(What you are asked to do) Transcribe this listing exactly; omit the pictures.

(Data shown)
= = = = = = =

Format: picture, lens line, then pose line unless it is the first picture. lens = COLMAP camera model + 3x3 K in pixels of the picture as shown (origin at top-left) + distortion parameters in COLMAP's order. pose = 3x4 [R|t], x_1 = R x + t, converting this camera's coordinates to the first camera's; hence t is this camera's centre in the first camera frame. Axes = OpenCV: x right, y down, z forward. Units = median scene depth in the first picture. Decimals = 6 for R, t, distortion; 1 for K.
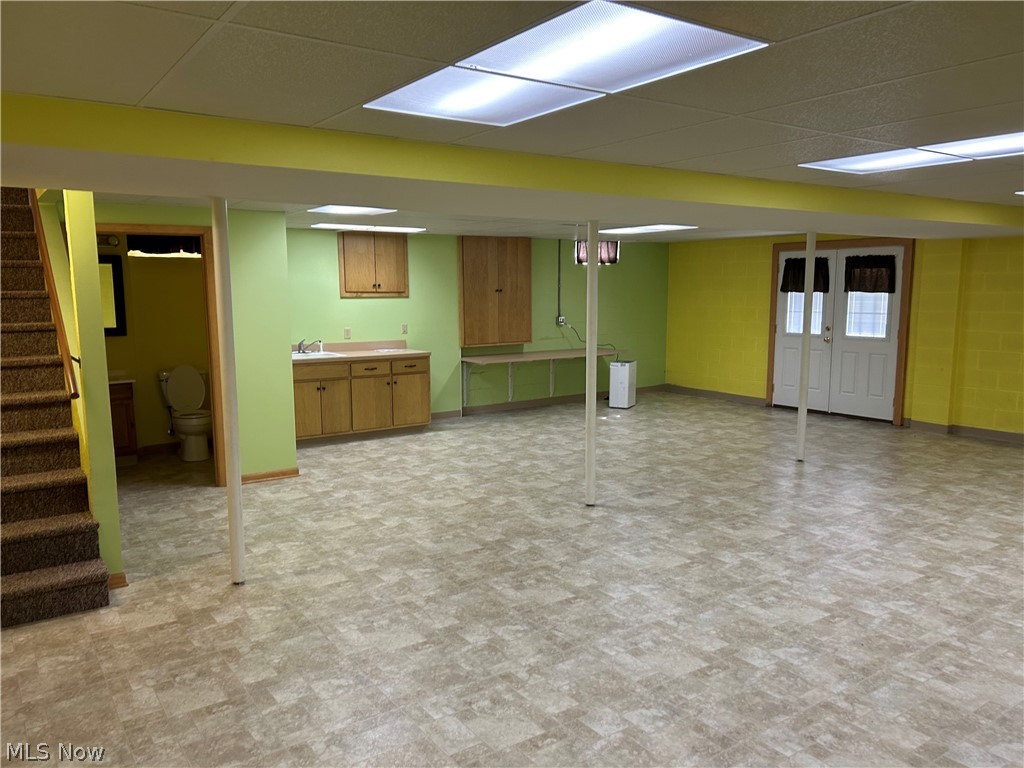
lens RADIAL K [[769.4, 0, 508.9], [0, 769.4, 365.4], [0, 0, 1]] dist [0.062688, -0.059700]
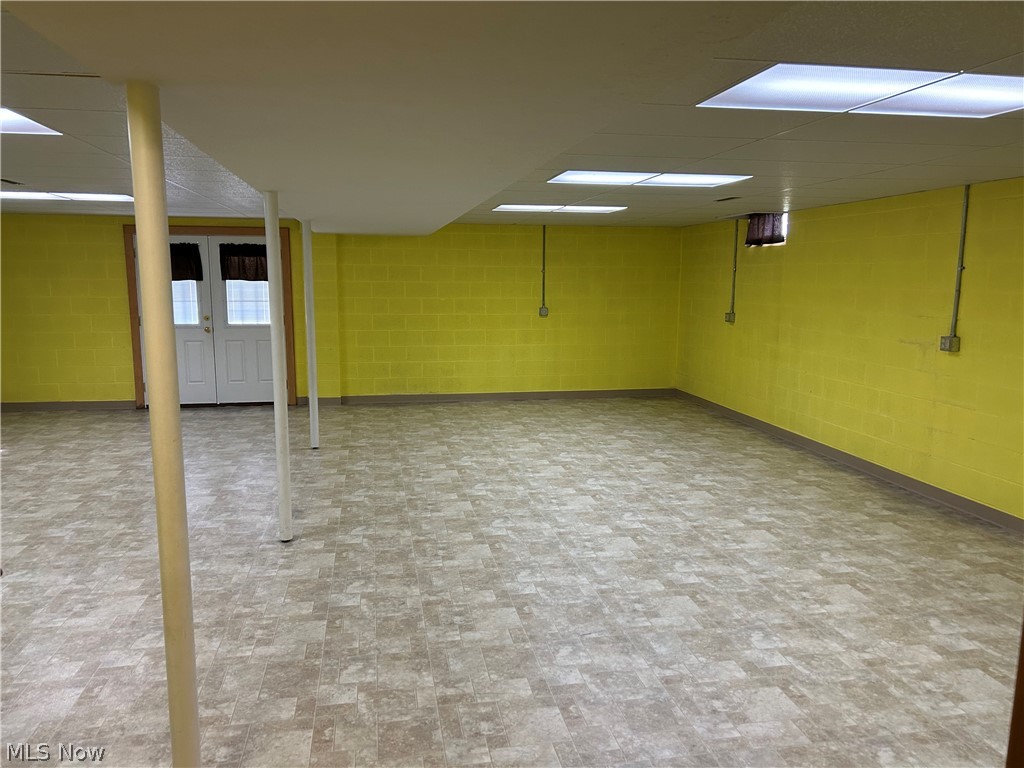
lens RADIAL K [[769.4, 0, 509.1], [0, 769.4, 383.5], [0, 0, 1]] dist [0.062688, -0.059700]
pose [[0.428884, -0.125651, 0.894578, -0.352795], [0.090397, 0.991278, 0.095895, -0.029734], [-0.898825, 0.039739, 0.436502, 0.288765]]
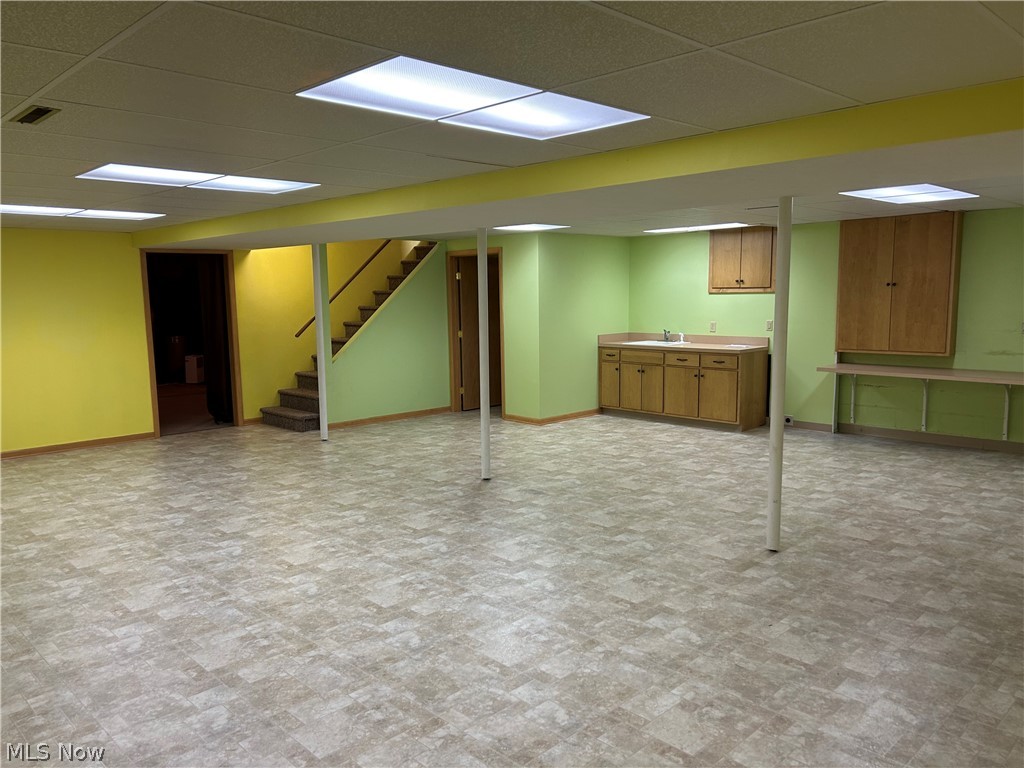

= = = = = = =

(Your solution)
Format: picture, lens line, then pose line unless it is the first picture. lens = COLMAP camera model + 3x3 K in pixels of the picture as shown (origin at top-left) + distortion parameters in COLMAP's order. pose = 3x4 [R|t], x_1 = R x + t, converting this camera's coordinates to the first camera's; hence t is this camera's centre in the first camera frame. Axes = OpenCV: x right, y down, z forward. Units = median scene depth in the first picture. Decimals = 6 for R, t, distortion; 1 for K.
lens RADIAL K [[769.4, 0, 508.9], [0, 769.4, 365.4], [0, 0, 1]] dist [0.062688, -0.059700]
lens RADIAL K [[769.4, 0, 509.1], [0, 769.4, 383.5], [0, 0, 1]] dist [0.062688, -0.059700]
pose [[0.428884, -0.125651, 0.894578, -0.352795], [0.090397, 0.991278, 0.095895, -0.029734], [-0.898825, 0.039739, 0.436502, 0.288765]]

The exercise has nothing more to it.